- EXERCISE:
Only these lines are needed: the first line of the entries below through the line with "micrograph of neoplastic", each returned exactly.

--- ENTRIES PROVIDED ---

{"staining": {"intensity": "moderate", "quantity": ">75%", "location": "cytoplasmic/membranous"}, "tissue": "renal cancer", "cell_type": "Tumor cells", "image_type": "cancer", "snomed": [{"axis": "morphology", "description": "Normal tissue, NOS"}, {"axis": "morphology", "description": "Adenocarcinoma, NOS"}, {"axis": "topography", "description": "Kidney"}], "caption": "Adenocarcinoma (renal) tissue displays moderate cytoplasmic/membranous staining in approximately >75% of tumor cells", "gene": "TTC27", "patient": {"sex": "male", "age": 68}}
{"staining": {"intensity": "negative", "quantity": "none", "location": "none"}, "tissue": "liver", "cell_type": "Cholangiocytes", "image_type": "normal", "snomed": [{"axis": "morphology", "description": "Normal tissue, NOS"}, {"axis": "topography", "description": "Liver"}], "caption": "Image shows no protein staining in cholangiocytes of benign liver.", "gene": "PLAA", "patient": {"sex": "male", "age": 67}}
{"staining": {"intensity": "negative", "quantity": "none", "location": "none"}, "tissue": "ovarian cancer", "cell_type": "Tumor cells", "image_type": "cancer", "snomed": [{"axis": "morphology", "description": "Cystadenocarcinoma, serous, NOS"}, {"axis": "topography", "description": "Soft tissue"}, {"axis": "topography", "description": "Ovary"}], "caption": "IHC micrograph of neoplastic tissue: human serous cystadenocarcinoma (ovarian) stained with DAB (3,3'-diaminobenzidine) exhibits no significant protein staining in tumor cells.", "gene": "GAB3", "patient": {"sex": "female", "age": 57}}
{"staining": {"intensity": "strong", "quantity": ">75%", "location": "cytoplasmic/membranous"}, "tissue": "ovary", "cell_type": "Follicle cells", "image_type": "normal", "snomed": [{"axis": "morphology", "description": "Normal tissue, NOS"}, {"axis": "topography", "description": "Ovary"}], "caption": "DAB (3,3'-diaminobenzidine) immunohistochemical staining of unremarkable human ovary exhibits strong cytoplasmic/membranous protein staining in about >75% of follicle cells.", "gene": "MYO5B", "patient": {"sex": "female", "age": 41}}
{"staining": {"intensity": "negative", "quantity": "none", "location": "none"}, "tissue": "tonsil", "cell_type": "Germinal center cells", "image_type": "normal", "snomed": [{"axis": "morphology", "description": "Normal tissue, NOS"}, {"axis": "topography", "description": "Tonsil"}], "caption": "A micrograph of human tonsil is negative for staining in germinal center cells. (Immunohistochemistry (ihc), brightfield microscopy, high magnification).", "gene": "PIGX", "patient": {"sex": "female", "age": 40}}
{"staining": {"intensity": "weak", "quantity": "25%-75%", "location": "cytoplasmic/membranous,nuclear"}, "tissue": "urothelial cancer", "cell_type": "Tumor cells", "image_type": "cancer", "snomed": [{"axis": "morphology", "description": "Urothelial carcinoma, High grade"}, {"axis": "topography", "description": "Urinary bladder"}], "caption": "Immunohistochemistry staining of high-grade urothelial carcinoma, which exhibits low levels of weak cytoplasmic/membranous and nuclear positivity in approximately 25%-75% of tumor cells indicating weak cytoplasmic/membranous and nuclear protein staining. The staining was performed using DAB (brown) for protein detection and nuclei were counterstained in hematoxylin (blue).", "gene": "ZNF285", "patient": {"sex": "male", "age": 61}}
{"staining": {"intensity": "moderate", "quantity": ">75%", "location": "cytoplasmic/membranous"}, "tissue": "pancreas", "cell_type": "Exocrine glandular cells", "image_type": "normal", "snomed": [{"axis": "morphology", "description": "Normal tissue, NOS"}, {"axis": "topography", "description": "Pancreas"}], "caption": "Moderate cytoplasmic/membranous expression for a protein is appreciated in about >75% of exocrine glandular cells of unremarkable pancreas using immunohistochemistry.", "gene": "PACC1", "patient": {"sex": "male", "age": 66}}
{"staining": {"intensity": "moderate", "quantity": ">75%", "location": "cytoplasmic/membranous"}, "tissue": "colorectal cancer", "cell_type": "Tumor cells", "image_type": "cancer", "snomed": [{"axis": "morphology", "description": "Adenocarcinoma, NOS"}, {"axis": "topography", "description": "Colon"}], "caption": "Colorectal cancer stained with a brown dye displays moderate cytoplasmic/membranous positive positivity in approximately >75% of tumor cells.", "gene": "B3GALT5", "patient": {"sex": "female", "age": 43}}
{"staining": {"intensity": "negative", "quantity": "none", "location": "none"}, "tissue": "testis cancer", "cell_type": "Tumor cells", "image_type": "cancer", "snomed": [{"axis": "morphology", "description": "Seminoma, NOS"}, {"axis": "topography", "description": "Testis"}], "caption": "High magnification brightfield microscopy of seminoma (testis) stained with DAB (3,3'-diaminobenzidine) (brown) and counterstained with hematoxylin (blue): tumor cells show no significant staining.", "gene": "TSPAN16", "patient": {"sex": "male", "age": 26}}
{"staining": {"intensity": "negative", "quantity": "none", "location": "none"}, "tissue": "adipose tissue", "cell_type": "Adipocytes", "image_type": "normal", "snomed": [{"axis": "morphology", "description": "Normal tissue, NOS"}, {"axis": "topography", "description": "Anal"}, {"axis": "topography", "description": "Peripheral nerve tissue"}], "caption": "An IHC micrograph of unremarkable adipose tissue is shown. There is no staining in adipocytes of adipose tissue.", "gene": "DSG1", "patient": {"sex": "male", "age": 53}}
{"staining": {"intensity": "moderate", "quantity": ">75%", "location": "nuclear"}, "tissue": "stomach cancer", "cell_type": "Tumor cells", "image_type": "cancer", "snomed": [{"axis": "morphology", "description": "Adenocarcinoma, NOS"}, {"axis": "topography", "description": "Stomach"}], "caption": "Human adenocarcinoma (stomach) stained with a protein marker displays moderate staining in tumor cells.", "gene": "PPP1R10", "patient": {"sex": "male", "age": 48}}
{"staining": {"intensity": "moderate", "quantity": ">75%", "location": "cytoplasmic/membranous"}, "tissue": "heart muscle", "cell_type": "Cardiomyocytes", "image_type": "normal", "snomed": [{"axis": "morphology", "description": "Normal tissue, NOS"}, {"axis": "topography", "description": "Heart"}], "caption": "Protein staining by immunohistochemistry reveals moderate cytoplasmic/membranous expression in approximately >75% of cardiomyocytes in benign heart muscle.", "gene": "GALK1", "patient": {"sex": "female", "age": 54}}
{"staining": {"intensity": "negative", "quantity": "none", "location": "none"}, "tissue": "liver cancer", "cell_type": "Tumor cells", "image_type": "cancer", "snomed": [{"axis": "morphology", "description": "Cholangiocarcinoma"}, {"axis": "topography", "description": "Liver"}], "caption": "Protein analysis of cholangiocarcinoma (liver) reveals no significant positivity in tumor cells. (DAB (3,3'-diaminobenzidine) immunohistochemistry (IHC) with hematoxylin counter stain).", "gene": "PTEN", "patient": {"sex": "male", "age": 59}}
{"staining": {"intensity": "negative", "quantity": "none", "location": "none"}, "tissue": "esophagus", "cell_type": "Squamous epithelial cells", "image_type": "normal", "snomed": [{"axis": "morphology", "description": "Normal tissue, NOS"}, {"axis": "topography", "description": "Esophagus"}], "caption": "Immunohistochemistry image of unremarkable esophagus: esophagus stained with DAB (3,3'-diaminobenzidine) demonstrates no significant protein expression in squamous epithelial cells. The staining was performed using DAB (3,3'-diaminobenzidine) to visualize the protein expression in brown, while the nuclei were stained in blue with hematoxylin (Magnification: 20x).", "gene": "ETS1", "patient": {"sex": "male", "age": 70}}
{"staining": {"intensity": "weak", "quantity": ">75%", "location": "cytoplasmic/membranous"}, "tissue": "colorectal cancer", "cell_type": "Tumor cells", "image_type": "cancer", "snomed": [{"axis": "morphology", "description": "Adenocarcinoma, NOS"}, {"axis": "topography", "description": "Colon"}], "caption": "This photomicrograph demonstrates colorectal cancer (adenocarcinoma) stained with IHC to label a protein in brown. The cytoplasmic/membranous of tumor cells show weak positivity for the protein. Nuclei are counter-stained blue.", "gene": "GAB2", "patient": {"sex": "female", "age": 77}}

---

- TASK RESPONSE:
{"staining": {"intensity": "moderate", "quantity": ">75%", "location": "cytoplasmic/membranous"}, "tissue": "renal cancer", "cell_type": "Tumor cells", "image_type": "cancer", "snomed": [{"axis": "morphology", "description": "Normal tissue, NOS"}, {"axis": "morphology", "description": "Adenocarcinoma, NOS"}, {"axis": "topography", "description": "Kidney"}], "caption": "Adenocarcinoma (renal) tissue displays moderate cytoplasmic/membranous staining in approximately >75% of tumor cells", "gene": "TTC27", "patient": {"sex": "male", "age": 68}}
{"staining": {"intensity": "negative", "quantity": "none", "location": "none"}, "tissue": "liver", "cell_type": "Cholangiocytes", "image_type": "normal", "snomed": [{"axis": "morphology", "description": "Normal tissue, NOS"}, {"axis": "topography", "description": "Liver"}], "caption": "Image shows no protein staining in cholangiocytes of benign liver.", "gene": "PLAA", "patient": {"sex": "male", "age": 67}}
{"staining": {"intensity": "negative", "quantity": "none", "location": "none"}, "tissue": "ovarian cancer", "cell_type": "Tumor cells", "image_type": "cancer", "snomed": [{"axis": "morphology", "description": "Cystadenocarcinoma, serous, NOS"}, {"axis": "topography", "description": "Soft tissue"}, {"axis": "topography", "description": "Ovary"}], "caption": "IHC micrograph of neoplastic tissue: human serous cystadenocarcinoma (ovarian) stained with DAB (3,3'-diaminobenzidine) exhibits no significant protein staining in tumor cells.", "gene": "GAB3", "patient": {"sex": "female", "age": 57}}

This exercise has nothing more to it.